Все одобрительно молчат, Сергей Павлович покачивает головой. Эльза возвращается к роялю, садится, размышляет с минуту, будто прислушиваясь, и вдруг – неуловимая точно истина, окутанная вьюгами, омытая июльскими ливнями, тонкая, трепещущая как паутинка на ветру – является первая соната для фортепиано Рахманинова; она дурманит лесными ароматами, кружит степной позёмкой, ворожит птичьей трелью; среди шелеста листвы слышится перешёптывание юных звёзд, горизонт тревожат зарницы, и в глухом рокоте грома отзывается приближение судьбы и суда, нераздельных и неслиянных словно вина и спасение.
Последняя нота растворяется в благоговейной тишине. Осиртовский поднимается со своего места, в руке несколько убористо исписанных листков, и неловкой юношеской походкой идёт к кафедре. Лицо его выражает крайнее волнение, неуклюже прикрытое маской выспренной дерзости, что особо хорошо просматривается в игре мышц вокруг рта – если бы у профессора были усы, то они топорщились бы на старинный манер.

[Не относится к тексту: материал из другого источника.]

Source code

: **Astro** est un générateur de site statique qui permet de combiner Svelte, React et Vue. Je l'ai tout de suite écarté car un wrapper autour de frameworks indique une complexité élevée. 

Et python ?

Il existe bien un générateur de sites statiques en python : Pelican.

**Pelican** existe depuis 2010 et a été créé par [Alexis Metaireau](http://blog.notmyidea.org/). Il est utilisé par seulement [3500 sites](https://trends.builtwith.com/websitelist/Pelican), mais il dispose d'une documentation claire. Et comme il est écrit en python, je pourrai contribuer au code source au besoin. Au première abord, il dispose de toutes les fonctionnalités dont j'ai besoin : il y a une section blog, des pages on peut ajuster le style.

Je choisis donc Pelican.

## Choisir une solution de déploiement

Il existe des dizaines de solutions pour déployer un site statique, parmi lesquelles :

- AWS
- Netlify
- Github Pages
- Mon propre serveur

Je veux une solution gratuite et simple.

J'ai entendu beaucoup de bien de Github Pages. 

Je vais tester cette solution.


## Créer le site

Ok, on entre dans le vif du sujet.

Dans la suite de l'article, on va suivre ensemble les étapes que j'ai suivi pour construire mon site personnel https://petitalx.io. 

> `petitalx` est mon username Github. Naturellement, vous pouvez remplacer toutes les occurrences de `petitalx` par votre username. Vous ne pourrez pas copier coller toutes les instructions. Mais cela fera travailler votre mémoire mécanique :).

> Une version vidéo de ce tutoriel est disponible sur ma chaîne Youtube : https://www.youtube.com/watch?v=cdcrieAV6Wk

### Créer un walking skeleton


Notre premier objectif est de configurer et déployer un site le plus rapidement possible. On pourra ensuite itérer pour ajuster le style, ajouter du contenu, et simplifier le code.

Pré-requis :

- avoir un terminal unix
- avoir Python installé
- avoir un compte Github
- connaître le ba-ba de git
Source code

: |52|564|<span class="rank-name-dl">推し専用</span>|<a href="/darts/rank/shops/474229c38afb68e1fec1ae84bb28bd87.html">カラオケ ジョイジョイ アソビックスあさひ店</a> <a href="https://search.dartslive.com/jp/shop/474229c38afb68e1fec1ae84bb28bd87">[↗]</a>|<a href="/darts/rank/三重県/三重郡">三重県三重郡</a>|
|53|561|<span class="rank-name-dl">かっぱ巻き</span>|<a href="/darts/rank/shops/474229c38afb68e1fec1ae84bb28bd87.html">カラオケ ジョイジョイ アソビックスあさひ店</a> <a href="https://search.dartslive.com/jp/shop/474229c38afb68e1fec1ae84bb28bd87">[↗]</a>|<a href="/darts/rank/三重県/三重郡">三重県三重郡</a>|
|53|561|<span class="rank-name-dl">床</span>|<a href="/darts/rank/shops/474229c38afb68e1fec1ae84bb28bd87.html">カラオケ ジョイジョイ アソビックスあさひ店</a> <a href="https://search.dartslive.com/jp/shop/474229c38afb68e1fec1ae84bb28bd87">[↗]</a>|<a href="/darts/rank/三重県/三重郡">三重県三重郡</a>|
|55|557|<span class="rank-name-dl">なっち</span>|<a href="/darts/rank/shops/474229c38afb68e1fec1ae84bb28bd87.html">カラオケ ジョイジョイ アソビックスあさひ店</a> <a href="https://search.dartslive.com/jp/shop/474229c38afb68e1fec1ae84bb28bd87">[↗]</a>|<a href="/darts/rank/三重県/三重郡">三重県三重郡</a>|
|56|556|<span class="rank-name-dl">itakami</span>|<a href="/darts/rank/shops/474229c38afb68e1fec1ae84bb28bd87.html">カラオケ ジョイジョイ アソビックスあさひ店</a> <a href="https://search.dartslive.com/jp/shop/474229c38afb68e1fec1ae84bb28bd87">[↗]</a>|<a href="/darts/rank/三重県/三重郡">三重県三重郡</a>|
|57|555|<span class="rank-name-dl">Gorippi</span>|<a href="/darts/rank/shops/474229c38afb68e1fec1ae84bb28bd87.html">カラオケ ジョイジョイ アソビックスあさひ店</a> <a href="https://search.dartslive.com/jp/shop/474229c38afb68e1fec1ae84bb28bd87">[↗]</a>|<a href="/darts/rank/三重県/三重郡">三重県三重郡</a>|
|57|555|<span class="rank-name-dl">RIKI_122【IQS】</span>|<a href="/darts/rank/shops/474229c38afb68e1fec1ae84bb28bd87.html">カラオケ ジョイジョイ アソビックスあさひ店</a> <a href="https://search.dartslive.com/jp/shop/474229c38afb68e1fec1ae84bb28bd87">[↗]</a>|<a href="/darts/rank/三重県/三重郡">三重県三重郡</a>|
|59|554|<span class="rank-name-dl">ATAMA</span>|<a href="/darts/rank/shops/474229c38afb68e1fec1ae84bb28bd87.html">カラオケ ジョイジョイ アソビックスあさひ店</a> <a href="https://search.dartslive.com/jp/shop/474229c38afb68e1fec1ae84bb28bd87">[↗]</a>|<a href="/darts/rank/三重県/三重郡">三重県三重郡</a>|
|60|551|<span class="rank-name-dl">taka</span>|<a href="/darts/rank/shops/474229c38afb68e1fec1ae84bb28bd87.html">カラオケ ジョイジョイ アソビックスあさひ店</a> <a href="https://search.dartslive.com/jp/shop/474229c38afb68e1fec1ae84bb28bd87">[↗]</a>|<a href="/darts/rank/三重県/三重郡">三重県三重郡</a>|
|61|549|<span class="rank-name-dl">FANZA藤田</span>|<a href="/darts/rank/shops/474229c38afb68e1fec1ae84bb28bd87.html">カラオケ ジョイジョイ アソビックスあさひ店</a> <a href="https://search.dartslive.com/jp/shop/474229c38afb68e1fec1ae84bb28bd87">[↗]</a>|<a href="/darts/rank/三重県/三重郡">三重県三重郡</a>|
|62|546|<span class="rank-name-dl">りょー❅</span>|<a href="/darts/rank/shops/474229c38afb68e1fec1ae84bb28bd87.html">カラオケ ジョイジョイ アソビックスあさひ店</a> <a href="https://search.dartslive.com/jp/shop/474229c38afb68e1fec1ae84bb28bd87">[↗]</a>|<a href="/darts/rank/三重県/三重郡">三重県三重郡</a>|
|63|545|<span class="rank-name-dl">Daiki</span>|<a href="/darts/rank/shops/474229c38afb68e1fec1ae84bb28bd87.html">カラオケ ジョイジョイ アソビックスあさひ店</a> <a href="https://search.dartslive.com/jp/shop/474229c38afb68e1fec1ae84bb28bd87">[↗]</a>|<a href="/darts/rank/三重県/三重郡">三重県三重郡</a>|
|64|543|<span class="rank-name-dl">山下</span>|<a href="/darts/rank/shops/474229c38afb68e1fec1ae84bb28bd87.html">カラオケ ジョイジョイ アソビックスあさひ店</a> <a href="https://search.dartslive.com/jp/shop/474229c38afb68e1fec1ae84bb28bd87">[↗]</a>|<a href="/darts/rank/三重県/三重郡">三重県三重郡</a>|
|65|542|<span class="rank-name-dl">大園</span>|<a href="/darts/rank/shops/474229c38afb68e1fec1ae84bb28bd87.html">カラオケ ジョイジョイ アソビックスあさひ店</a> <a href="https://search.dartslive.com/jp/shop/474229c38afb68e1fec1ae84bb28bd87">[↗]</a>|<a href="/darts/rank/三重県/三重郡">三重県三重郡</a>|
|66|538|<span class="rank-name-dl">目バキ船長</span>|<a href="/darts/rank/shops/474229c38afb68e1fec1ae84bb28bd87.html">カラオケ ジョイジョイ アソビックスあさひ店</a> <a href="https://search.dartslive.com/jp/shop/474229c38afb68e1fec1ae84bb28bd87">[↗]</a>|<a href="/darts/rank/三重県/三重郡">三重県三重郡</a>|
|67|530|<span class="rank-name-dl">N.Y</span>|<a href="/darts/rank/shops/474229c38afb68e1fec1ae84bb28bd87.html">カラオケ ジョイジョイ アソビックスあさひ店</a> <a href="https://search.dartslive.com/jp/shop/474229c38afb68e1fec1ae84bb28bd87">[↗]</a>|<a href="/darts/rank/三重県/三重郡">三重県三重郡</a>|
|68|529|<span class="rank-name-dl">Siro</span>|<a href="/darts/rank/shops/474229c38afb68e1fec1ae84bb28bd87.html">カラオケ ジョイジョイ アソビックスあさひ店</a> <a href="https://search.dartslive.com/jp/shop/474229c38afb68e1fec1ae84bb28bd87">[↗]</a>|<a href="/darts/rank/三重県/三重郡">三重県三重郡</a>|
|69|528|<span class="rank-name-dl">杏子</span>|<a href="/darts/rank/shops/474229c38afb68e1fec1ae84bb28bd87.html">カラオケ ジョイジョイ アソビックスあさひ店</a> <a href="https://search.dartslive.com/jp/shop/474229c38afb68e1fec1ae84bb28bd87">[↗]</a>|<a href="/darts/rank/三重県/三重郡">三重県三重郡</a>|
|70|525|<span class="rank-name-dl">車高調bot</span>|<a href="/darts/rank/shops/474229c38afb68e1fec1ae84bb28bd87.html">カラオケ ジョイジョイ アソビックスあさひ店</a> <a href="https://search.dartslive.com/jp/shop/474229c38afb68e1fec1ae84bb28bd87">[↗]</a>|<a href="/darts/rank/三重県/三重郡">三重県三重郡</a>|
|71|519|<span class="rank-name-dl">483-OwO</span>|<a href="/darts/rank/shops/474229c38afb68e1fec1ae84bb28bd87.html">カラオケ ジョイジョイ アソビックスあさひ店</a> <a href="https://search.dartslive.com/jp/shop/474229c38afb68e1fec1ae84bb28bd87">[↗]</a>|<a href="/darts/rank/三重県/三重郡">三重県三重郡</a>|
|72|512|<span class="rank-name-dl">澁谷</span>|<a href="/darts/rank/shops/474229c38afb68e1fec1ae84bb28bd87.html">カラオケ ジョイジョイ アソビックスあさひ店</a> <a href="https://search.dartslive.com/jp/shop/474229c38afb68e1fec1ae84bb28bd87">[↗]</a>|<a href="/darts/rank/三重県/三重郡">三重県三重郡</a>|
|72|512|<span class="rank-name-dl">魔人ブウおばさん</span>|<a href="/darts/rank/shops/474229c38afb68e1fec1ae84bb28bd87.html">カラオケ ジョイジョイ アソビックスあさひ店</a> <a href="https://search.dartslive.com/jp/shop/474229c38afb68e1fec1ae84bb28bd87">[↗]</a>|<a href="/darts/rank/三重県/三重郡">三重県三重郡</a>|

– Господа! – интонация Осиртовского также выдаёт напускное кинематографическое гусарство. – Господа, я хочу говорить сегодня на тему, которая занимает мои мысли более двадцати лет и которую я не могу обсуждать со своими коллегами по философско-историческому цеху, ибо речь пойдёт о философско-исторической теории. Не удивляйтесь господа. С профессиональными историками и философами невозможно говорить о новой философии истории, ибо почти все они больны фактофренией, которую почему-то считают подлинной наукой. Мои коллеги, господа, помешаны на собирании фактов. Они полагают, что чем более достоверных фактов им удастся «нарыть», тем более доказательными получатся их теории, как будто теории самозарождаются в скоплении фактов точно мыши в мусоре по известному средневековому заблуждению. Нет, теории не появляются от нагромождения фактов, они возникают от соприкосновения фактов с творческим началом мыслителя, его воображением, интуицией! Великие теории приводят факты в систему, сообщают им своё место и ценность, а не наоборот. Отказываясь от интуиции и фантазии, мои коллеги отвергают саму возможность построения философско-исторических теорий, они ограничиваются мелкими теорийками, объясняющими локальные исторические сюжетики, и считают этот филателизм наукой. Вы – другое дело. У Вас я надеюсь найти если не согласие, то уж во всяком случае понимание. Я благодарен судьбе за то, что она привела меня в Академию, то есть к Вам, господа.